To-do item A » Gather every line of the rows below that contains the string "para".

--- Source text Enclosed Below ---

Question

find the value of lim x--> 0 ( cosec x -cot x).

Answer 1

$\bold{\lim_{x \to \ 0} {cosecx -cotx}}$
First of all check which form of limit exist here,
put x = 0
cosec0 - cot0 = ∞ - ∞ , this is the form of limit
So firstly , we have to resolve the expression.
= $\bold{\lim_{x \to \ 0} {\frac{1}{sinx}-\frac{cosx}{sinx}}}$
= $\bold{\lim_{x \to \ 0} {\frac{1 - cosx}{sinx}}}$
We know, sin2Ф = 2sinФ.cosФ
And 1 - cosA = 2sin²A/2, use these here,
= $\bold{\lim_{x \to \ 0} {\frac{2sin^2(x/2)}{2sin(x/2)cos(x/2)}}}$
= $\bold{\lim_{x \to \ 0} {\frac{sin(x/2)}{cos(x/2)}}}$
= $\bold{\lim_{x \to \ 0} {tanx/2}}}$
Now, put x = 0
= Tan(0/2) = 0

Hence, answer is 0

Answer 2

HELLO DEAR,

$\lim_{x \to 0} (cosecx - cot x) \lim_{x \to 0} \frac{1}{sinx} - \frac{cosx}{sinx} \lim_{x \to 0} [\frac{(1 - cosx)}{sinx} ]$
∴ [ (1 - cosx) = (2sin²x/2)]

$\lim_{x \to 0} \frac{2 sin^{2}x }{2sin \frac{x}{2} *cos \frac{x}{2} }$
∴ [ sin2x = 2sinxcosx , sinx = 2sinx/2 × cosx/2 ]

$\lim_{x \to 0} \frac{2sin \frac{x}{2} }{cos \frac{x}{2} } \lim_{x \to 0} 2* \tan \frac{x}{2} Put x =0 we get, 2*tan0/2 = 0$


I HOPE ITS HELP YOU DEAR,
THANKS

--- End of Enclosed Source text ---

To-do item B » Retype the passage of the limit thread above, starting with "find the value" and going on through "resolve the expression.".

--- Records shown Enclosed Below ---

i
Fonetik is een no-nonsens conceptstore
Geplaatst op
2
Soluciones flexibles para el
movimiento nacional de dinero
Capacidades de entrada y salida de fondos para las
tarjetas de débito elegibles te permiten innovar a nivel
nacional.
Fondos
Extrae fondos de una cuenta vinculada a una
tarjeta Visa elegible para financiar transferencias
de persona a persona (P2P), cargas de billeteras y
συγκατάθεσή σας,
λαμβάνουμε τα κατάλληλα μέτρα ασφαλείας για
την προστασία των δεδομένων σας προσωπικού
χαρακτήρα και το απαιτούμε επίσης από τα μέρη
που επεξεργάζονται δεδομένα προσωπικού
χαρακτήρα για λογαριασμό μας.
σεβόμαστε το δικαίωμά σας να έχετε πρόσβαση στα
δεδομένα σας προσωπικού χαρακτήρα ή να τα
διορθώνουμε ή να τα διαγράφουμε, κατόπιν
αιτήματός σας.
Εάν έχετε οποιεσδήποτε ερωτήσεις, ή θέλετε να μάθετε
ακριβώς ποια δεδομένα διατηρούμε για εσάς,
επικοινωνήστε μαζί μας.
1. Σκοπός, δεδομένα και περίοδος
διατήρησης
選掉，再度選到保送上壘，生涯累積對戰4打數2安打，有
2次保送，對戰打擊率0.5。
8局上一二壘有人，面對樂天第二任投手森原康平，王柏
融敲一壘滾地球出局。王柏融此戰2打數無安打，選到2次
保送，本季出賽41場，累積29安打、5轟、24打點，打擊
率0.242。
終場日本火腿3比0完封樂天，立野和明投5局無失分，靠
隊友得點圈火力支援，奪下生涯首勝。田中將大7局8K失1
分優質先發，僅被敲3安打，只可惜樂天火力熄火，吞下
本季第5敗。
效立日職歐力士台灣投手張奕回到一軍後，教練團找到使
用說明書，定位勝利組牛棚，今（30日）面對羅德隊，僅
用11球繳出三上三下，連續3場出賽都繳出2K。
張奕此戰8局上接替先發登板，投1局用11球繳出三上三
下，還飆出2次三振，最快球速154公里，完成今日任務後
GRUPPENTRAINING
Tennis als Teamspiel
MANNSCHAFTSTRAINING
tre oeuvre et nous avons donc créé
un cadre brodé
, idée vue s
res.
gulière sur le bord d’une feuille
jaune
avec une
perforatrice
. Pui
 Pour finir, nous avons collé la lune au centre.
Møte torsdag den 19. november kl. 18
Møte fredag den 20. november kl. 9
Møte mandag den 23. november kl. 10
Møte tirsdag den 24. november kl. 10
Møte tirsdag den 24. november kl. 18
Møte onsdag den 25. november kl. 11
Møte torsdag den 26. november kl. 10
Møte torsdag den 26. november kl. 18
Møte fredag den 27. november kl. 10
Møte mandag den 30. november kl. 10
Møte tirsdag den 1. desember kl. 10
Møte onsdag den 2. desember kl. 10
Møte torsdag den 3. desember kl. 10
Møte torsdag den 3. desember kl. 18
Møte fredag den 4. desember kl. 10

--- End of Enclosed Records shown ---

Task response A »
Soluciones flexibles para el
Capacidades de entrada y salida de fondos para las
tarjeta Visa elegible para financiar transferencias

Task response B »
find the value of lim x--> 0 ( cosec x -cot x).

Answer 1

$\bold{\lim_{x \to \ 0} {cosecx -cotx}}$
First of all check which form of limit exist here,
put x = 0
cosec0 - cot0 = ∞ - ∞ , this is the form of limit
So firstly , we have to resolve the expression.